Entering into retirement with debt is very worrying, especially if you have no idea how you are going to meet your financial obligations.
"Most people see their incomes drop once they move from a regular wage to a pension, which usually means they have to change their lifestyle. Trying to make debt repayments with a reduced income means that some pensioners will have to sacrifice more than is comfortable in order to cover priority bills such as housing costs, utilities and food," said Taylor.
If you are approaching retirement with debt and aren't sure what to do about it, there are plenty of places you can get some free help. Read Where to get free debt advice.
Also be sure to check out our guide What to do if you are retired and still in debt.
Pension experts at Mercer have identified the countries with the best pension systems. At number 10 is Singapore.
The system is based on the Central Provident Fund, which covers everyone in a job. Some of the cash can be withdrawn during your working life, and a prescribed minimum drawn down at retirement as an income.
Overall, Singapore scored 65.9 out of 100. It fared well on sustainability measures, and integrity, but relatively low incomes in retirement dragged its combined score down.
The UK scored 67.6 out of 100. The system was ruled to have great integrity, and good incomes in retirement. The overall scores were also up from the year earlier, as auto-enrolment was rolled out further, bringing more people into workplace schemes.
The researchers, however, were worried about how sustainable the system would be in the future. They called for an increase in minimum pensions, and added that more people ought to be encouraged into workplace schemes and persuaded to contribute more to their pension. They also wanted to see more people saving privately for their pension, and working later in life.
In Chile the state offers means-tested assistance, a mandatory centralised pension for employees to contribute to, and there are voluntary employer schemes.

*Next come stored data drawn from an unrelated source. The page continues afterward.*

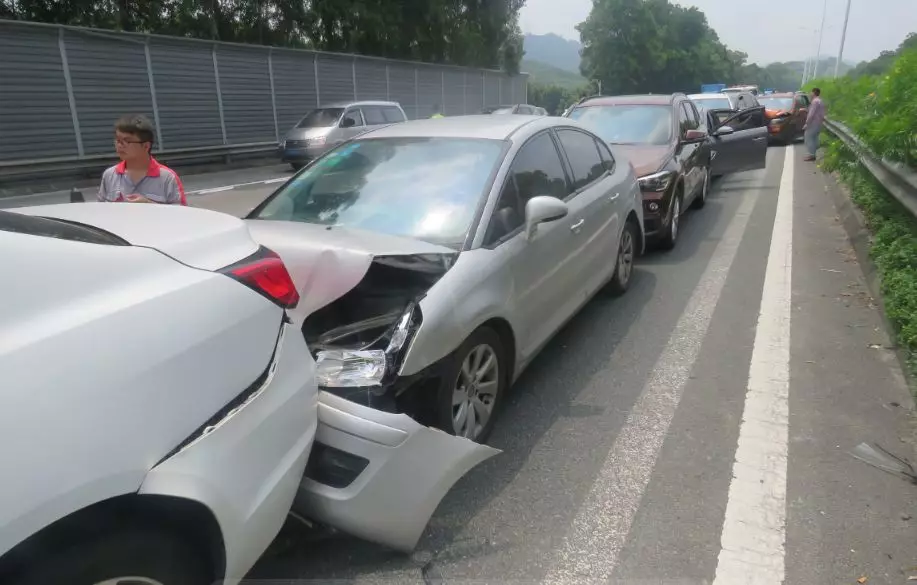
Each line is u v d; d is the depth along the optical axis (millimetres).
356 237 3232
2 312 1534
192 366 1812
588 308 5566
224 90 21438
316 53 25203
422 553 2645
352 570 2551
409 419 2514
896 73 6715
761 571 2520
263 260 2199
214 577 1894
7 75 15352
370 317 3316
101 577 1628
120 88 18062
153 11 24125
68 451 1500
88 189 15570
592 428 3604
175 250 1996
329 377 2711
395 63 30188
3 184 15133
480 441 3383
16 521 1409
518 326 3592
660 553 2631
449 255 3197
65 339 1577
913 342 4176
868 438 3410
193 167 20000
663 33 74812
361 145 4332
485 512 2900
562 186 4465
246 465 1913
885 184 6973
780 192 11445
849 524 2764
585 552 2648
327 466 2439
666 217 7066
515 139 4078
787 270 6492
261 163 22438
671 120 8453
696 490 3025
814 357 4414
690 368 4332
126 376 1647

Chile score 68.2 out of 100. Its highest score was for integrity, with another good mark for sustainability. Relatively low incomes in retirement let it down, and the researchers said the biggest improvements would come from raising the contribution levels.
Canada has a universal flat-rate pension - with a means-tested supplement. There’s an earnings-related pension based on lifetime earnings, plus voluntary workplace and private schemes.
It scored 69.1 out of 100. Its best score was for incomes in retirement, while it also performed well for integrity. Its only relative weak point was how sustainable it might be for the future - particularly because older people don't tend to stay in work.
Sweden has an earnings-related system with notional accounts - although this system was introduced in 1999 so it’s still in transition from a pay-as-you go system to a funded one. There’s also a means-tested top up.
Sweden was given 73.4 out of 100. It scored excellently for integrity, and well for sustainability. The overall score was brought down by incomes in retirement, and the researchers called for more workplace and private pensions.
Switzerland has an earnings-related public pension, a mandatory occupational system and voluntary private pensions.
It scored 73.9 out of 100. It fared well for integrity and reasonably well for incomes in retirement. The researchers just questioned its sustainability.
Finland has a means-tested basic state pension and a range of statutory earnings-related schemes. It scored 74.3 out of 100.
It had high integrity scores, with a less positive result for incomes in retirement, and a surprisingly low score for sustainability. The researchers called for higher minimum pensions, higher mandatory contributions and encouraging people to work longer to improve sustainability.
The Netherlands has a flat-rate public pension and quasi-mandatory earnings-related occupational schemes - which are industry-wide defined benefit schemes based on lifetime average earnings.
The system scored 79.2 out of 100. All its scores were high - particularly for the integrity of the system.
The system in Australia consists of a government scheme, a mandatory employer contribution into a pension, and additional voluntary contributions from individuals.
It benefits from the fact that all workers have been automatically enrolled in their company pension schemes for some time, so participation rates are high. The minimum contributions have also been raised recently, which means workers are building reasonable retirement incomes. It had an overall score of 79.9 out of 100, with the only question mark being over sustainability.
Denmark’s system includes a basic state pension, means-tested state top-ups, a fully funded defined contribution scheme and mandatory occupational schemes.
The researchers said it was "A first class and robust retirement income system". It scored 82.4 out of 100, with high marks across the board.